Ma come arrivano le squadre a questo momento? Le due settimane di pre-season hanno dato qualche indizio sui nuovi roster e i vecchi difetti. È interessante andare a vedere da vicino alcuni temi, sia per capire come stanno le varie franchigie, sia in un’ottica più personale, ovvero per il vostro Fanta-NBA. Poche settimane fa abbiamo pubblicato la guida per il draft perfetto, 100 nomi tra cui pescare e in che posizione, oggi proviamo a vedere come si è evoluta la situazione, cercando di dare qualche dritta last minute a chi sta per affrontare un draft per costruire il proprio fanta-roster.
Per comodità, come nel precedente appuntamento, quando faremo riferimenti a questa seconda sfera utilizzeremo un’unica metrica, per poter disporre di un unico criterio di valutazione; lo faremo attraverso gli STAZ Points (al minuto, modalità “True Shooting”), sistema di punteggio utilizzato su STAZ, la nuova piattaforma ideata e realizzata - tra gli altri - dalle quattro mani che vi hanno consegnato questo articolo.
Come funzionano gli STAZ Points, secondo i due sistemi “True Shooting” e ”Statpadder”
Parleremo delle sensazioni su alcune pretendenti al titolo, poi daremo una prima occhiata a qualche rookie intrigante e a una manciata di profili che potrebbero stupire, nel bene e nel male. Prima però, essendo la pre-season (per gli spettatori almeno) un momento in cui soddisfare principalmente le curiosità, partiamo da un paio di volti importanti dell’ultima decade NBA che hanno appena cambiato maglia. E da un interrogativo che si stanno ponendo in molti: solo grandi nomi, o c’è un anno di riscatto all’orizzonte?
Klay sì o Klay no?
Di più scioccante che vedere Klay Thompson ai Dallas Mavericks, c’è solo vedere Klay Thompson ai Dallas Mavericks tirare 0/9. Nonostante la serata storta contro i Clippers andata in pasto a decine di parody account, l’ex Splash Brother ha chiuso con un 6/12 complessivo da tre punti nelle altre due partite di pre-season, il tutto senza usufruire di quelli che presto saranno gli spazi spalancati da Luka Doncic. Non dovrebbero esserci dubbi sul fit offensivo con il backcourt formato dallo sloveno e Kyrie Irving, un po’ di più sulla coesistenza nell’altra metà campo: Klay ha fatto intravedere un discreto effort in termini di difesa di squadra, ma ha perso più di un passo soprattutto sulla palla.

### DATI ARCHIVIATI
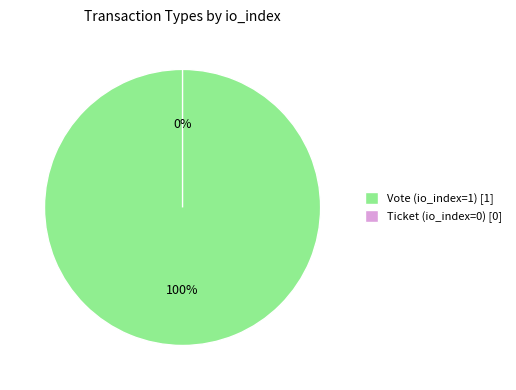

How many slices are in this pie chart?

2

### COMPITO 1
Nell'articolo sulla pre-season NBA, perché gli autori decidono di cominciare da un paio di volti importanti dell'ultima decade che hanno appena cambiato maglia? Rispondi in una o due frasi.
### COMPITO 2
Prosegui l'articolo sulla pre-season NBA partendo subito dopo l'ultima frase riportata.

### RISPOSTA 1
Perché la pre-season, almeno per gli spettatori, è soprattutto un momento in cui soddisfare le curiosità.

### RISPOSTA 2
Un bel problema, considerando i noti passaggi a vuoto di Doncic e i limiti fisici di Irving, tanto da rendere PJ Washington l’unico difensore Point-of-Attack di livello nel quintetto titolare. Questo potrebbe costare a Thompson qualche minuto e forse anche i finali di partita, vista la presenza a roster di un solidissimo Naji Marshall. Magari puntare su Klay (0.59 STAZ PTS/MIN nella passata stagione) può ancora avere senso in vista di qualche exploit di fianco a Doncic, ma non fra le vostre prime scelte.
Westbrook sì o Westbrook no?
Un dilemma che va avanti da oltre 15 anni, animando il dibattito teorico-filosofico nei salotti più esoterici dell’universo NBA. Non si parla più di una stella, né di un role player, ma di un minimo salariale dal quale ci si aspetta qualcosa in più, perché si chiama Russell Westbrook. La sua personalità accentratrice ci mette del suo - nel media day, ad esempio, ha detto: «io ho caratteristiche uniche e fin qui nessuno mi ha permesso di sfruttarle», ma - limitandoci a quello che succede sul parquet - potrebbe trovarsi nell’ambiente più funzionale da un paio d’anni a questa parte.
Denver è più corta rispetto al passato: la promozione di Christian Braun in quintetto apre un vuoto da colmare in termini di energia difensiva in uscita dalla panchina, e Russ in pre-season si è fatto valere - sorpresa - a fasi alterne. 0/5 al tiro contro i Suns per cominciare, 3/3 per chiudere; tanta intensità nella prima uscita, poi una serie di dormite imbarazzanti e palle perse contro i Timberwolves. O bianco o nero, con Westbrook è così da sempre e va accettato. Il ruolo ridotto e il fit offensivo con Jokic - sia da portatore, sia da bloccante - lo rendono una scommessa intrigante per la vostra panchina nel reparto guardie. In pre-season ha prodotto 0.69 STAZ PTS/MIN, l’anno scorso 0.68.
I Denver Nuggets sono più deboli
Restiamo in Colorado, allargando la prospettiva. Non è una novità che le fortune dei Nuggets passino dalle mani di Nikola Jokic, ma forse questa volta ne dipendono un po’ troppo. Dopo l’addio di Bruce Brown nell’estate del titolo, se ne è andato anche Kentavious Caldwell-Pope, tiratore di movimento, solido difensore sulla palla e di squadra, nonché pedina centrale nel sistema offensivo costruito da coach Malone. E il rimpiazzo non esiste: Westbrook va considerato come colpo al minimo salariale ed energy guy in uscita dalla panchina, ma sono noti i suoi limiti; il rookie DaRon Holmes ha finito la stagione per infortunio prima ancora di iniziarla; Julian Strawther, al suo secondo anno in NBA, sembra quello che ci vuole in termini di scoring - 33 punti contro i Timberwolves e pre-season con un ottimo 10/18 da fuori - ma non risolve la questione della difesa Point-of-Attack.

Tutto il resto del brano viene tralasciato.